Do you have pets? Even if you don't you'd generally consider animals to be intelligent, right? But even the smartest animal you've seen is far dumber than the average human being (except visitors at national parks operating trash cans). I mean you can teach many kinds of animals quite a bit, but eventually you hit physical limits of their architecture.
Even humans have limitations. You can learn the most when you're a child, and you do this in an interestingly subtractive method. Your brain is born with a huge number of inner connections. As we learn and age we winnow down those connections and use a far lower portion of our energy output on our mind. Simply put we become limited on how much we can learn as we age. You have to sleep. You get brain fog. You end up forgetting.
With A(G|S)I there are many questions unanswered. How far can it scale? Myself I see no reason it cannot scale far past the human mind. Why would humans be the most optimized intelligence architecture there is? It seems evolution would create that. When you ponder on the idea that something could possibly be far more intelligent than you, you have to come back to the thought on your pets. They live in the same reality of you, but you exist on an entirely different plane of existence due to your thinking abilities. What is the plane of existence like for something that can access all of humanities information at once look like? What is the plane of existence like for something that can see in infrared, ultraviolet, in wireless, in context of whatever tooling it can almost instantly connect to and work with, something that can work with raw data from sensors all over the planet feeding data back to it at light speed?
Now, you're most likely correct in the sense before we get some super ASI that is far beyond us, we'll have some AGI just good enough to power someone greedy and cause no shortage of hell on earth. But if somehow that doesn't happen, then we still have the alien to contend to.
It will be very alien to us - "it's just predicting the next word" is what I have heard repeatedly said about ChatGPT.
First, AI is far more than just chatgpt, don't presume this is the same thing happening everywhere.
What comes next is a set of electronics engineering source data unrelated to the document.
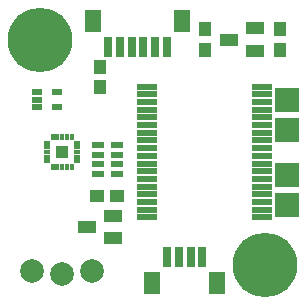
<source format=gbr>
G04 EAGLE Gerber X2 export*
%TF.Part,Single*%
%TF.FileFunction,Soldermask,Top,1*%
%TF.FilePolarity,Negative*%
%TF.GenerationSoftware,Autodesk,EAGLE,9.1.1*%
%TF.CreationDate,2018-10-01T15:01:31Z*%
G75*
%MOMM*%
%FSLAX34Y34*%
%LPD*%
%AMOC8*
5,1,8,0,0,1.08239X$1,22.5*%
G01*
%ADD10R,1.127000X1.227000*%
%ADD11R,1.527000X1.127000*%
%ADD12R,0.727000X1.677000*%
%ADD13R,1.327000X1.927000*%
%ADD14R,1.127000X1.127000*%
%ADD15R,0.527000X0.327000*%
%ADD16R,0.327000X0.527000*%
%ADD17R,1.227000X1.127000*%
%ADD18R,1.797000X0.577000*%
%ADD19R,1.027000X0.627000*%
%ADD20C,5.461000*%
%ADD21R,2.127000X2.127000*%
%ADD22C,2.006600*%
%ADD23R,0.827000X0.527000*%


D10*
X82550Y182000D03*
X82550Y199000D03*
X171450Y213750D03*
X171450Y230750D03*
D11*
X71550Y63500D03*
X93550Y73000D03*
X93550Y54000D03*
D12*
X169700Y38100D03*
X159700Y38100D03*
X149700Y38100D03*
X139700Y38100D03*
D13*
X126700Y15850D03*
X182380Y15850D03*
D14*
X50800Y127000D03*
D15*
X37800Y135000D03*
D16*
X42800Y140000D03*
X46800Y140000D03*
X50800Y140000D03*
X54800Y140000D03*
X58800Y140000D03*
D15*
X63800Y135000D03*
X63800Y131000D03*
X63800Y127000D03*
X63800Y123000D03*
X63800Y119000D03*
D16*
X58800Y114000D03*
X54800Y114000D03*
X50800Y114000D03*
X46800Y114000D03*
X42800Y114000D03*
D15*
X37800Y131000D03*
X37800Y127000D03*
X37800Y123000D03*
X37800Y119000D03*
D17*
X80400Y90170D03*
X97400Y90170D03*
D11*
X192200Y222250D03*
X214200Y231750D03*
X214200Y212750D03*
D10*
X234950Y230750D03*
X234950Y213750D03*
D18*
X122800Y182250D03*
X122800Y175750D03*
X122800Y169250D03*
X122800Y162750D03*
X122800Y156250D03*
X122800Y149750D03*
X122800Y143250D03*
X122800Y136750D03*
X122800Y130250D03*
X122800Y123750D03*
X122800Y117250D03*
X122800Y110750D03*
X122800Y104250D03*
X122800Y97750D03*
X122800Y91250D03*
X122800Y84750D03*
X122800Y78250D03*
X122800Y71750D03*
X220100Y71750D03*
X220100Y78250D03*
X220100Y84750D03*
X220100Y91250D03*
X220100Y97750D03*
X220100Y104250D03*
X220100Y110750D03*
X220100Y117250D03*
X220100Y123750D03*
X220100Y130250D03*
X220100Y136750D03*
X220100Y143250D03*
X220100Y149750D03*
X220100Y156250D03*
X220100Y162750D03*
X220100Y169250D03*
X220100Y175750D03*
X220100Y182250D03*
D19*
X80900Y132650D03*
X96900Y132650D03*
X80900Y124650D03*
X96900Y124650D03*
X80900Y116650D03*
X96900Y116650D03*
X80900Y108650D03*
X96900Y108650D03*
D20*
X222250Y31750D03*
D21*
X241300Y171450D03*
X241300Y82550D03*
X241300Y146050D03*
X241300Y107950D03*
D12*
X89700Y215900D03*
X99700Y215900D03*
X109700Y215900D03*
X119700Y215900D03*
X129700Y215900D03*
X139700Y215900D03*
D13*
X152700Y238150D03*
X76700Y238150D03*
D20*
X31750Y222250D03*
D22*
X25400Y26670D03*
X50800Y24130D03*
X76200Y26670D03*
D23*
X29600Y177950D03*
X29600Y171450D03*
X29600Y164950D03*
X46600Y164950D03*
X46600Y177950D03*
M02*

</source>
Second, The LLMs are all reasoning machines drawing on encyclopedic knowledge. A great example I recently heard is like a student parroting names of presidents to seem smart - it isn't thinking in the exact manner that we do but it is applying a reasoning to it. Chat GPT may be doing something akin to prediction, but it is doing it in a manner that is exposing reasoning. As the parent mentioned, our own brains use networks that refine over time with removal, and a huge number of our behaviors are "automatic". If you go looking for "consciousness" you may never find it in a machine, but it doesn't really matter if the machine can perfectly mimic everything else that you do or say.
An unfeeling unconscious yet absolutely "aware" and hyperintellgent machine is possibly the most alien we can fathom, and I agree there is no "end game" there is likely no mathematical limit to how far you can take this.
Human minds also tend to predict the next word. And we still don’t know how intelligent behavior and capability to model the world emerges in humans. It’s quite possible that it is also based on predicting what would happen next and on compressed storage of massive amounts of associative memory with attention mechanisms.
The books are not alien to us. A mind that's born out of compressing them might be an entirely different thing. Increasingly so as it's able to grow on its own.
> There's the good ol' bait-and-switch of tech industry you have to consider. New tech is promoted by emphasizing (and sometimes overstating) the humane aspects, the hypothetical applications for the benefit of the user and the society at large. In reality, these capabilities turn out to be mediocre, and those humane applications never manifest - there is no business in them. We always end up with a shitty version that's mostly useful for the most motivated players: the ones with money, that will use those tools to make even more money off the users.
https://news.ycombinator.com/item?id=36211006
It applies to Apple's automated emotion reading, and it applies even more to major VCs telling us AI will Save the World. As in, maybe it could, but those interests being involved are making it less likely.